Based on the way the story went in ROTJ sure it could, although I'd like to think the Emperor wouldn't need to constantly slap him around to prove his power and control. That's where they lose me.
The character has had a weird arc. He was more of an enforcer and pain in the ass for regular military brass in ANH, a straight-up murdering loose cannon Bond villain in ESB, and a whipped dog in ROTJ. I appreciate him being the muscle in ANH, I appreciate the over-the-top villainy in ESB, but I start to lose my fandom a bit (as an adult anyway) during ROTJ.
It's not that I want him to be this over-powered super-villain, quite the opposite as I (generally, unless we're talking Bond villain) prefer a more restrained approach to storytelling, but the battered slave thing strains the plausibility of the narrative for me.
I know Vader fan boys cling to the idea that Vader , the chosen one, is the most powerful force user ever. This simply cannot be true.
The whole chosen one thing is where they definitely lose me, but that's the story so I have to suck it up. Or quietly ignore it.
Vader as depicted now can take on entire armies by himself. I preferred a cunning villain who would never have allowed himself to be in that position in the first place. *That's* power. The President of the United States can't be touched by a foot-soldier because he'd never even see him.

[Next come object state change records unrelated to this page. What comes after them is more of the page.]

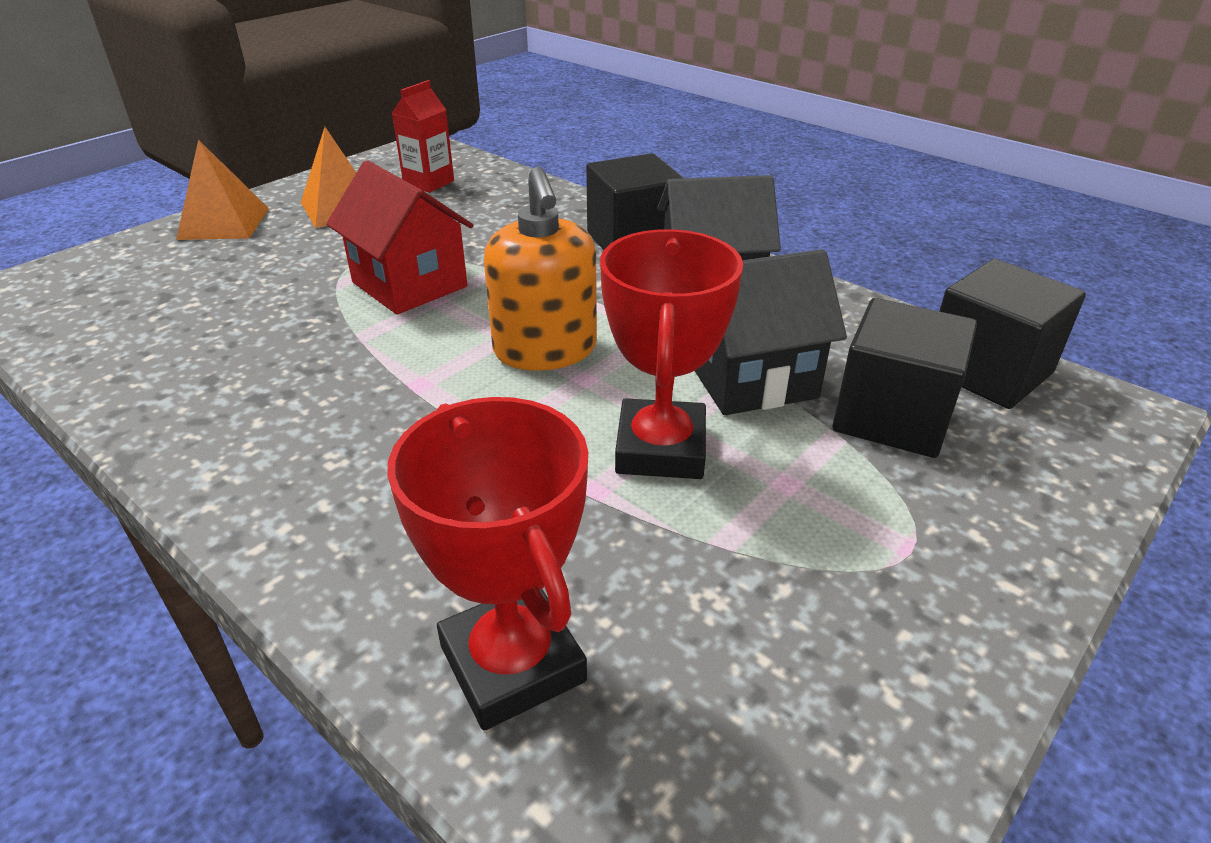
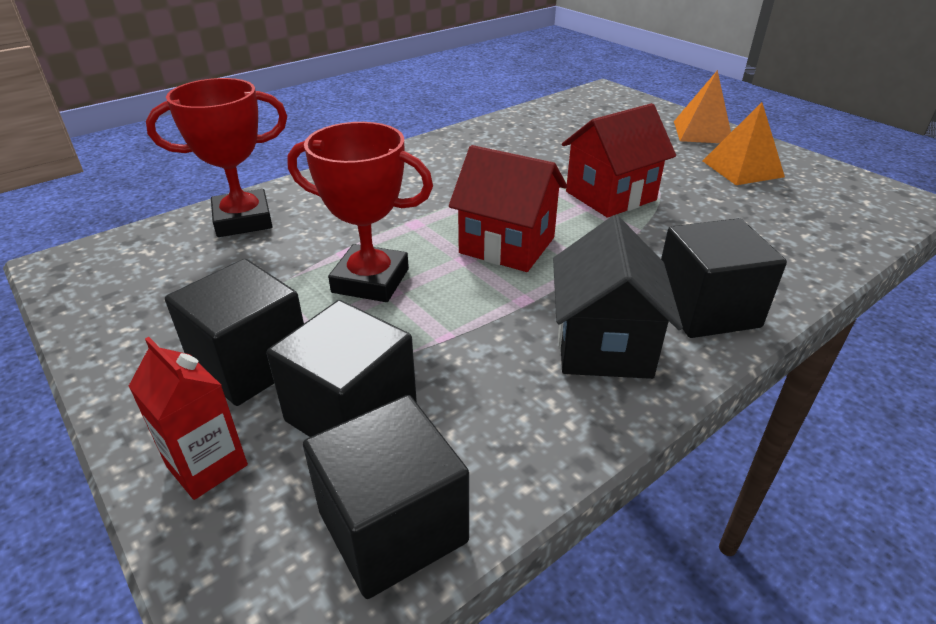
camera: 100 degrees right, 0 degrees up
red carton [392,80,454,193] -> red carton moved to [129,337,248,500]
orange soap dispenser [484,167,597,370] -> red house [449,145,567,272]
black house [695,249,847,415] -> none
none -> black cube [165,259,304,406]

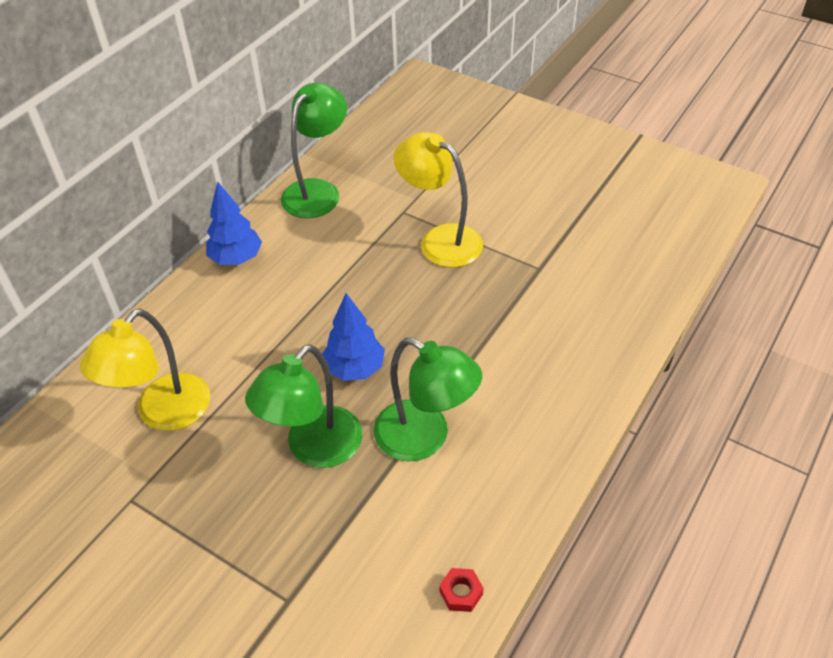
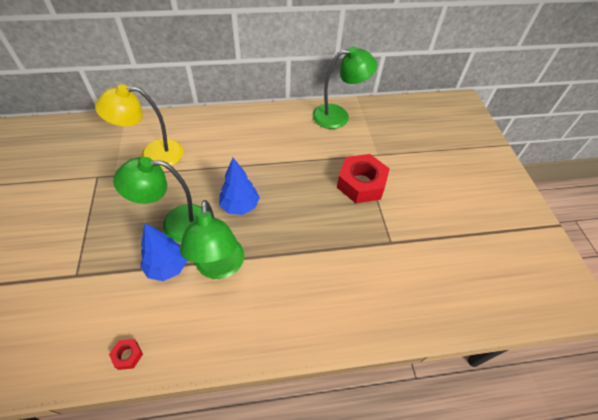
camera: 45 degrees right, 5 degrees up
blue tree [206,181,262,265] -> blue tree moved to [140,223,188,281]
yellow lamp [394,132,483,267] -> red nut [337,154,390,203]

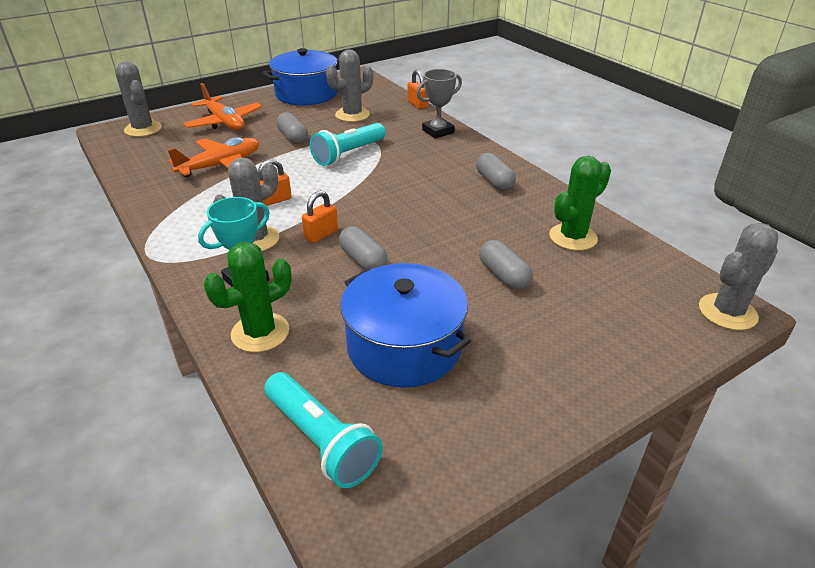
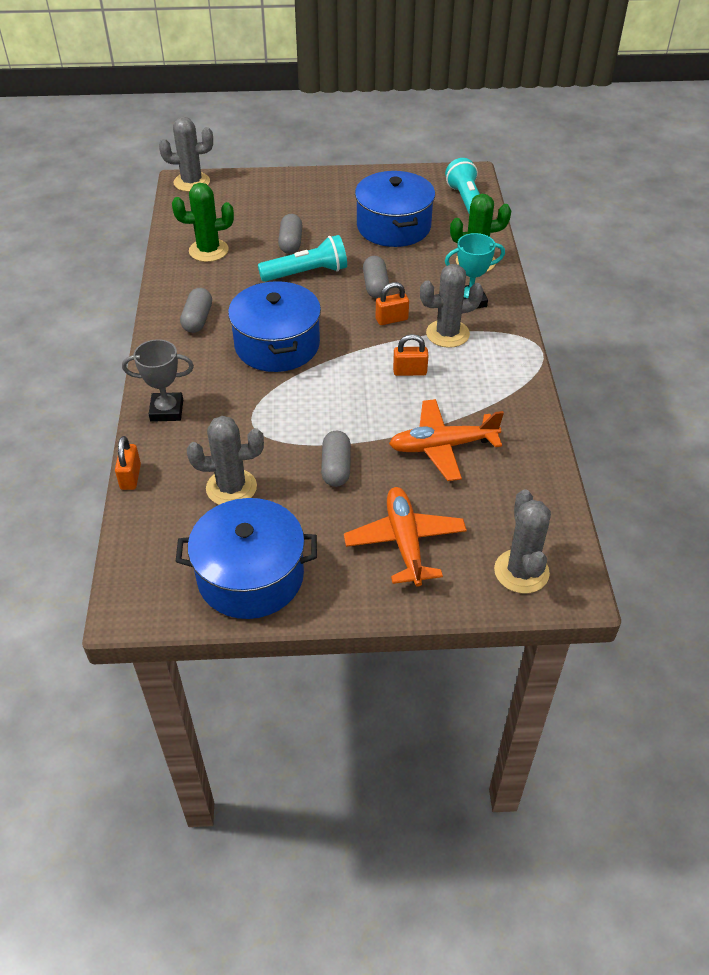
camera: 150 degrees left, 10 degrees up
turquoise flashlight [310,123,386,166] -> turquoise flashlight moved to [258,235,347,282]
none -> blue pot [228,281,321,372]

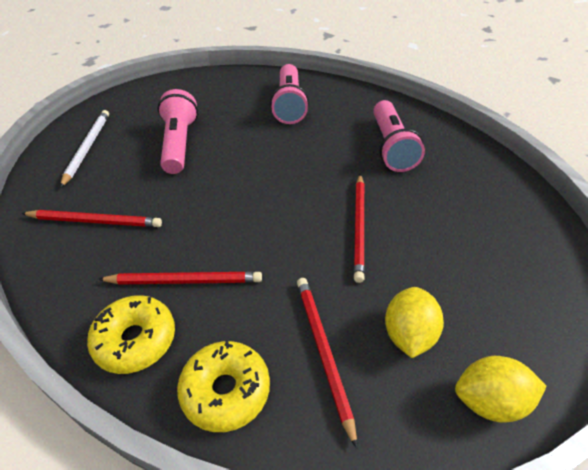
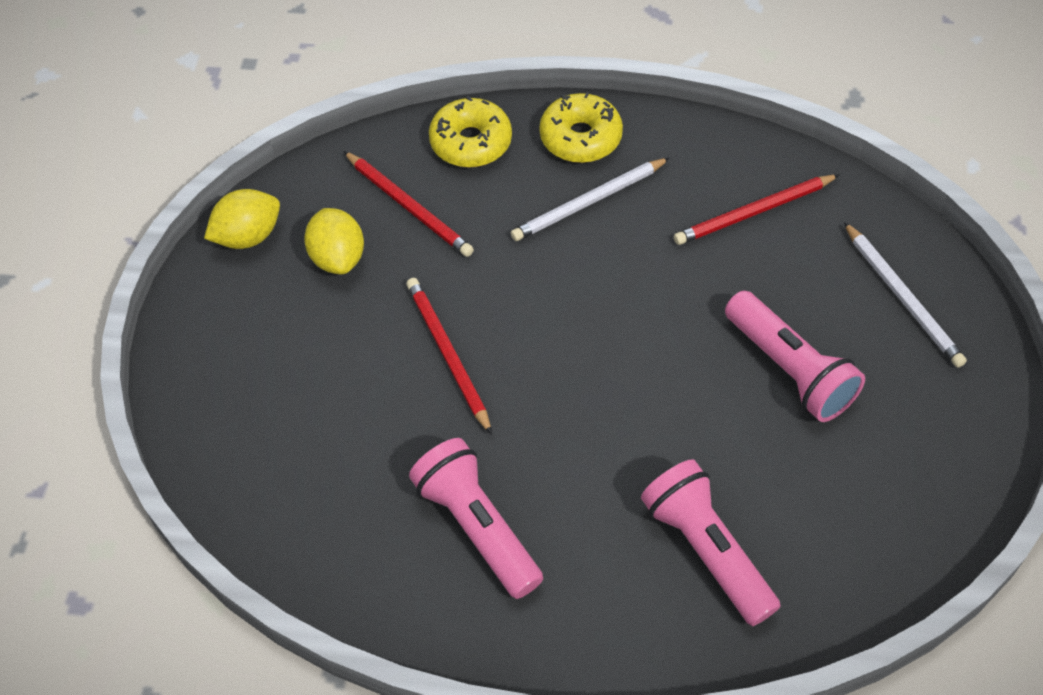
camera: 150 degrees right, 10 degrees up
red pencil [98,272,262,285] -> white pencil [511,158,670,241]

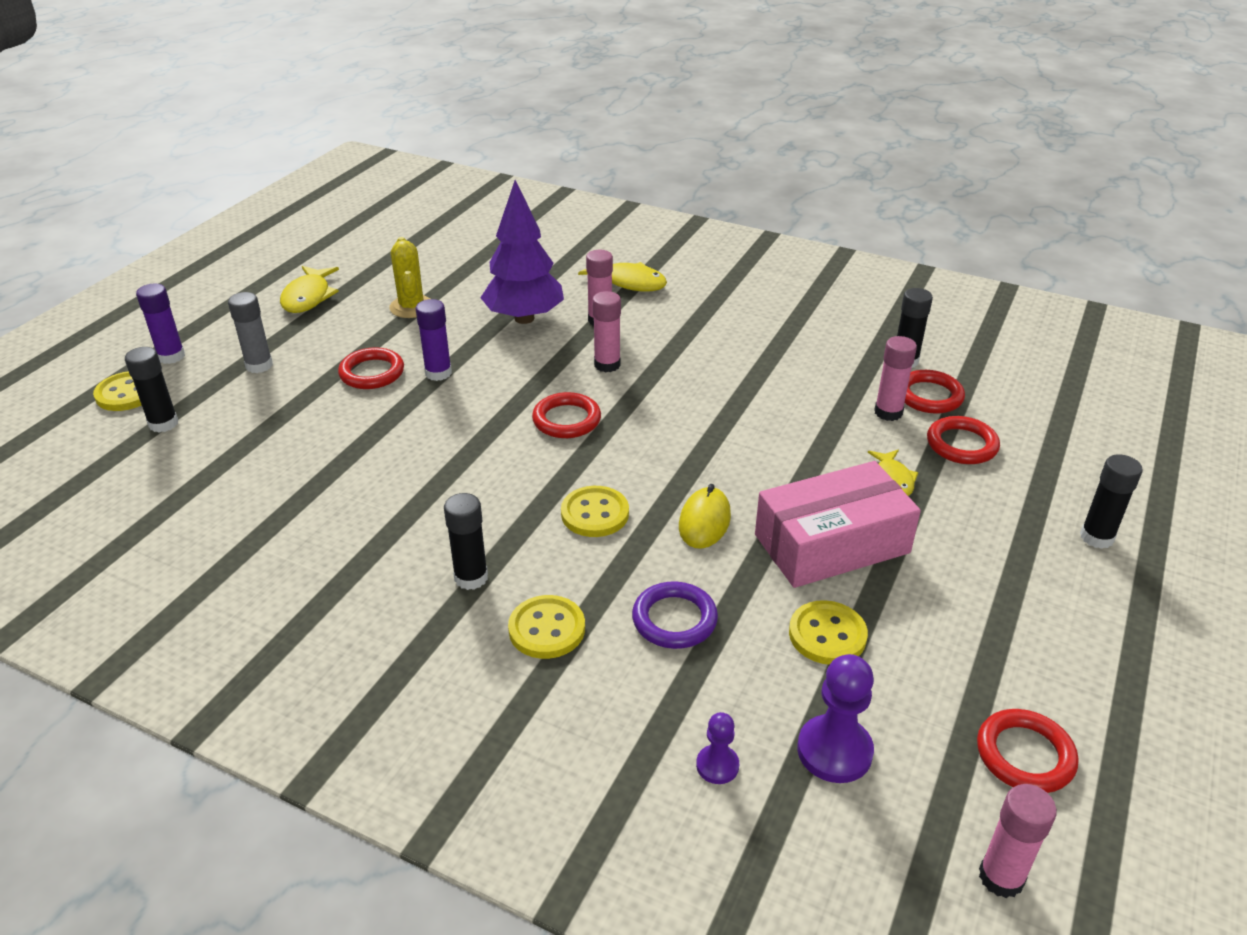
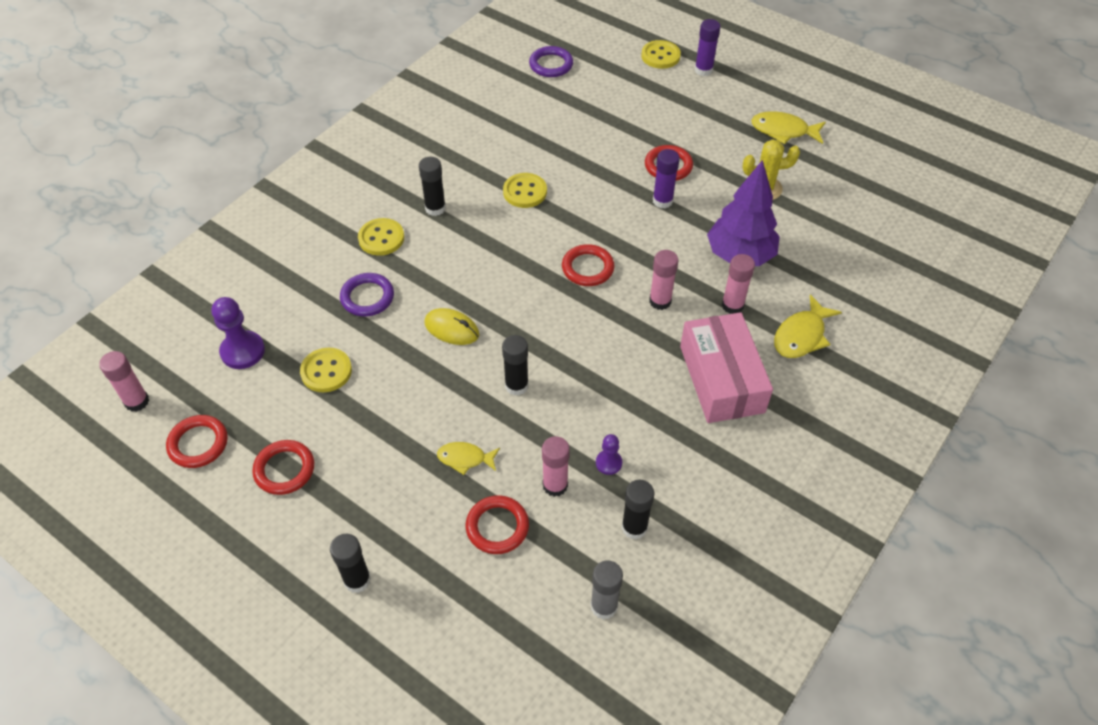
camera: 100 degrees right, 15 degrees up
black glue stick [125,347,179,433] -> black glue stick moved to [502,335,529,396]
grey glue stick [228,292,273,373] -> grey glue stick moved to [590,560,623,620]
yellow button [561,486,629,537] -> yellow button moved to [503,173,547,208]
purple pawn [696,712,739,784] -> purple pawn moved to [596,434,622,475]
pink box [755,461,921,588] -> pink box moved to [680,312,773,423]
red ring [905,370,965,414] -> red ring moved to [252,440,314,495]
none -> purple ring [529,46,573,77]

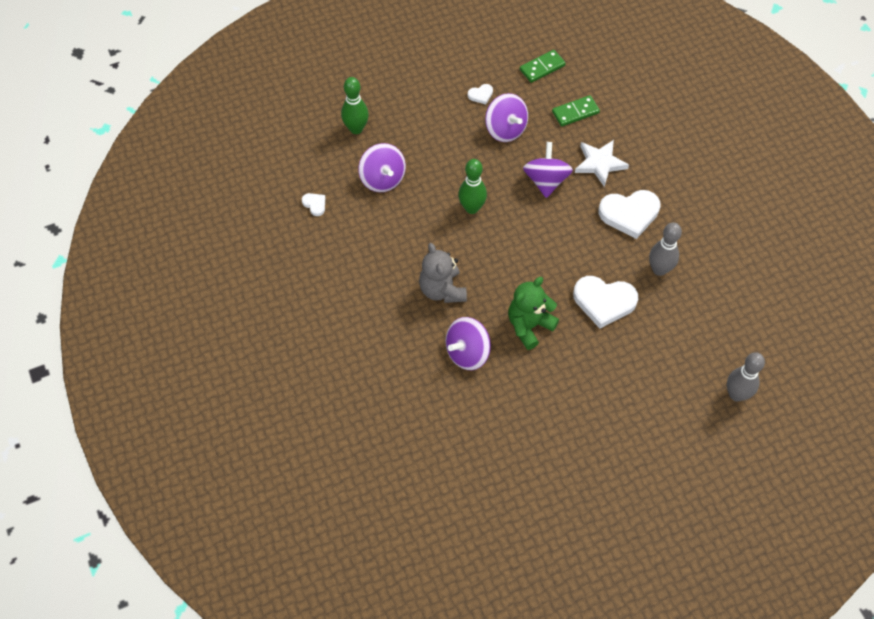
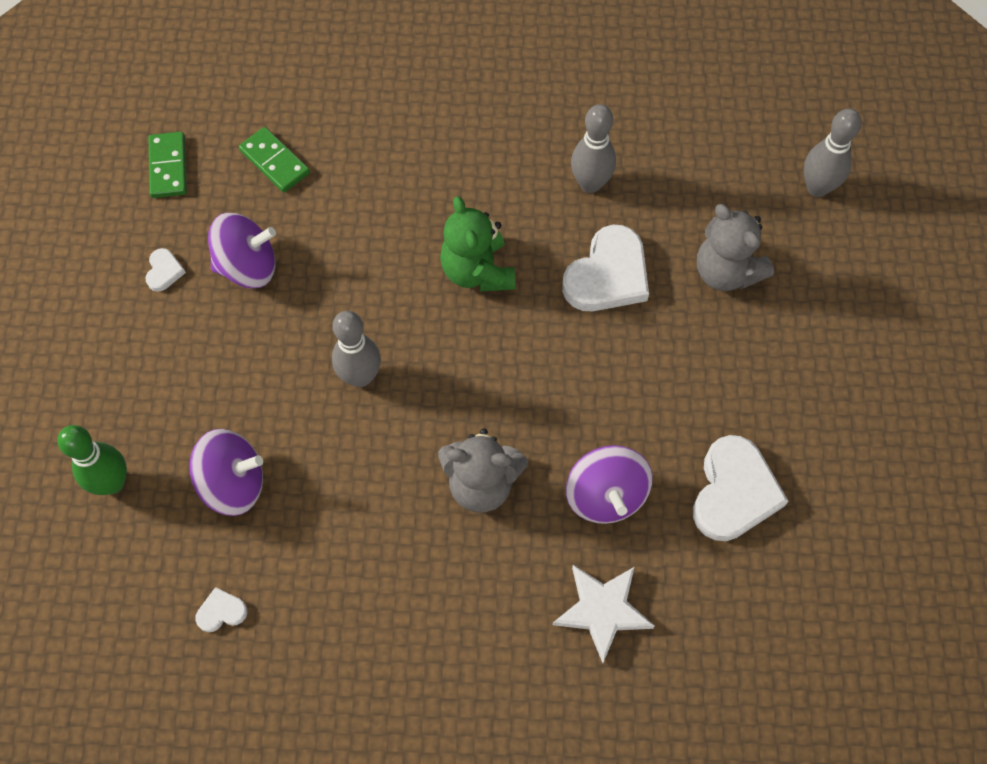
camera: 65 degrees left, 5 degrees up
green bowling pin [458,159,487,214] -> grey bowling pin [332,311,381,387]
green teddy bear [508,277,559,350] -> green teddy bear moved to [440,196,515,292]
purple spinning top [523,142,573,198] -> none
green domino [552,95,600,127] -> green domino turned 45 degrees counterclockwise [239,127,310,193]
white star [575,140,629,187] -> white star moved to [553,565,655,663]
white heart [598,190,661,239] -> white heart moved to [693,435,788,541]
none -> grey teddy bear [697,204,774,291]

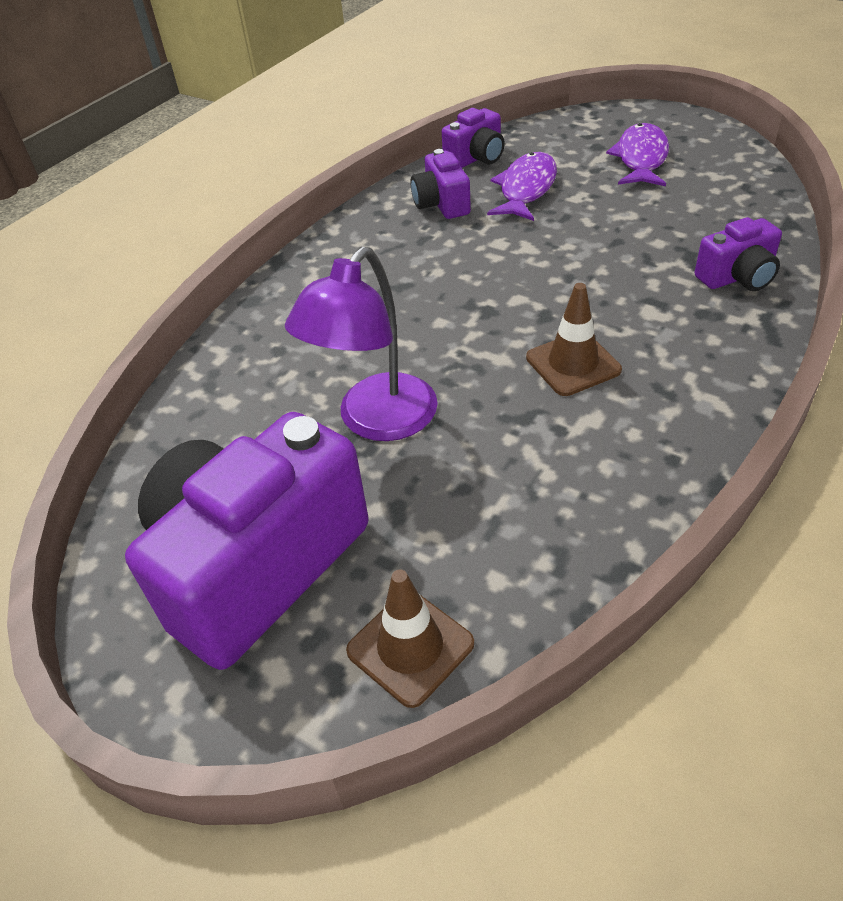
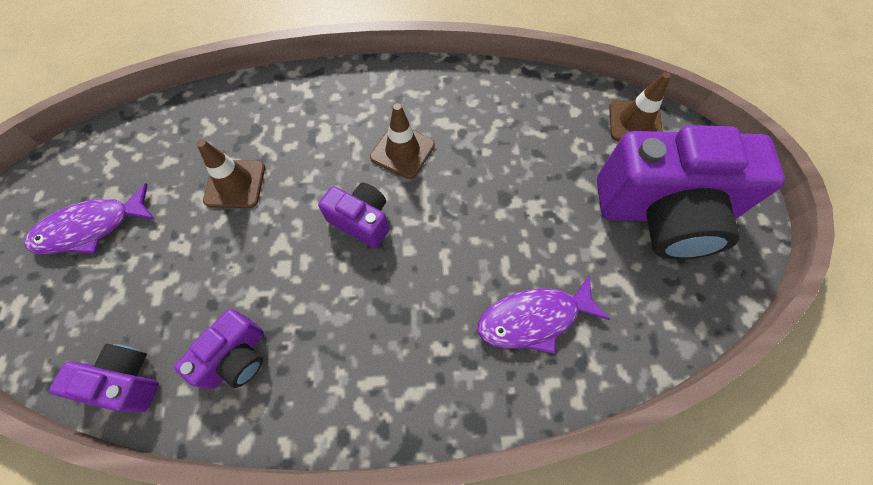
camera: 130 degrees left, 20 degrees up
purple lamp [285,247,438,441] -> none
purple fish [487,152,557,221] -> purple fish moved to [478,275,610,354]
purple camera [695,217,782,291] -> purple camera moved to [318,183,389,248]
none -> brown traffic cone [197,140,265,208]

Like any good villain, Vader controlled the game. Deflecting Han's blaster bolts at the dinner table was *stylish*. Having him take on an entire platoon singlehandedly is ... something a kid would do with his action figures.
Vader was the Emperors slave. That was the entire point of the OT. Was he a bad ass? Yes. But in the end he was a henchmen for the true power.
That's what made the emperor scary, and I personally think it detracts from that sense of menace and power to see him constantly smacking Vader around.
Either by design or budgetary constraints, Star Wars used to be a tighter, more economical story with a lot implied rather than shown, which is what helped make those old movies so good back then, flaws and all.